Wednesday, 4 May 2011

4 years

I have a feeling the next four years will be a good time to be rich.  Four years of a Harper majority.  Four years of a stranglehold on truth and transparency.  Four years of bigger prisons, more fighter jets and spiraling costs to fund them.  Four years in which the poor will get even poorer and the rich even richer.  I just read this morning that the gap between rich and poor has never been greater.  What will it look like in Canada by 2015?

On the positive side, Jack Layton's voice will be heard more clearly now that he is the leader of the opposition.

I hope that the Liberal party will re-invent itself ... perhaps as a coalition with the NDP ... the only reason Harper and his Tories get anywhere is because of vote splitting.  I am not in favour of a two party system ... but a multi-party system only works when there is proportional representation ... and that is not likely to come about under a Harper majority government.

I will be just about 75 years old when I next vote in a federal election.  I sure hope that Canada and I survive till then ... and that all the people who did not support Harper this election have figured out how best to defeat the man.

I wish I believed in miracles ... and that I could hope that Harper would acquire some humility and  the ability to govern graciously rather than with an iron hand.  I wish he would become a better prime minister, one I could respect.  But miracles are not too common these days, so my only realistic hope is that the other parties will figure out how to stop him from gaining another majority in four years ... or that they teach Canadians how important it is to choose proportional representation and demand it; that it become one of the major planks in an opposition platform; that whoever wins the next election will be forced to put real democracy to a referendum.
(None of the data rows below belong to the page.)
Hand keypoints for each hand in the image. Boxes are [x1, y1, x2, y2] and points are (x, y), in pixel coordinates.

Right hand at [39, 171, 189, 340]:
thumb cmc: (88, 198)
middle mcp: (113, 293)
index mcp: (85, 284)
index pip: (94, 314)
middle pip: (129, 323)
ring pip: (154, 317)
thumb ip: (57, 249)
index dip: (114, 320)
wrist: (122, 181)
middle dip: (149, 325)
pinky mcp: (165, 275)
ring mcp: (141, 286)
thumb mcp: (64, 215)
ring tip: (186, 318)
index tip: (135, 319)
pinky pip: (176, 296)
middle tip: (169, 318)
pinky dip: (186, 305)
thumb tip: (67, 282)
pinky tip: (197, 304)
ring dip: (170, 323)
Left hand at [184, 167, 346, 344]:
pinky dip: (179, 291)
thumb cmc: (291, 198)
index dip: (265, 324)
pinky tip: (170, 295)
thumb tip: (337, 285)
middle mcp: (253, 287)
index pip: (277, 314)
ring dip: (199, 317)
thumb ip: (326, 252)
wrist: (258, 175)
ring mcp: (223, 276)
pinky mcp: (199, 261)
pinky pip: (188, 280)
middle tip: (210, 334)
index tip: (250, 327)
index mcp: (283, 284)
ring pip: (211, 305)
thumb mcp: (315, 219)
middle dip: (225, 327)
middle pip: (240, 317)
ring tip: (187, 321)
My riding (Pontiac) ousted its Tory minister, Laurence Cannon, by the way, and we have a New Democrat in his place.  It happened because of a grassroots swell of concern that translated into intelligent voting.  I was a little worried because people were being advised to vote strategically but it was a toss-up whether to vote NDP, Liberal or Bloc.  The Bloc had stood second last time.  Liberal, Cindy Duncan MacMillan,  is a respected farmer in the area and concerned about community issues.  Mathieu Ravignat was new to electoral politics but the NDP was gaining strength in Quebec..  What to do?  What to do?  Eventually I voted with my heart and voted for the NDP ... and was lucky that so many others made the same choice for either heartfelt or strategic reasons..

In non-electoral news, life continues to be good.  Kenya and Remi are having a ball together, romping and wrestling for hours every day.  I am getting used to my new car but am horrified by its gas mileage.  And I still fear backing up.  And there are all still all those buttons I am afraid to push.  My buddy and I are splitting our lives between two places and learning to adjust to the vagaries implicit in a new relationship.  Laughter helps smooth out rough edges.  The dogs are delighted he is part of my life because they have an extra pair of hands to pat them.  I started teaching Andre this week and the first session went well.  Today I will be working with Azra and Pauline ... just three lessons left.  I will miss them, but I will also be glad to be back to one session per week.

So ... I think I will simply bury my head in dogs, paint pots, teaching, and clouds for the next four years, and forget politics until 2015.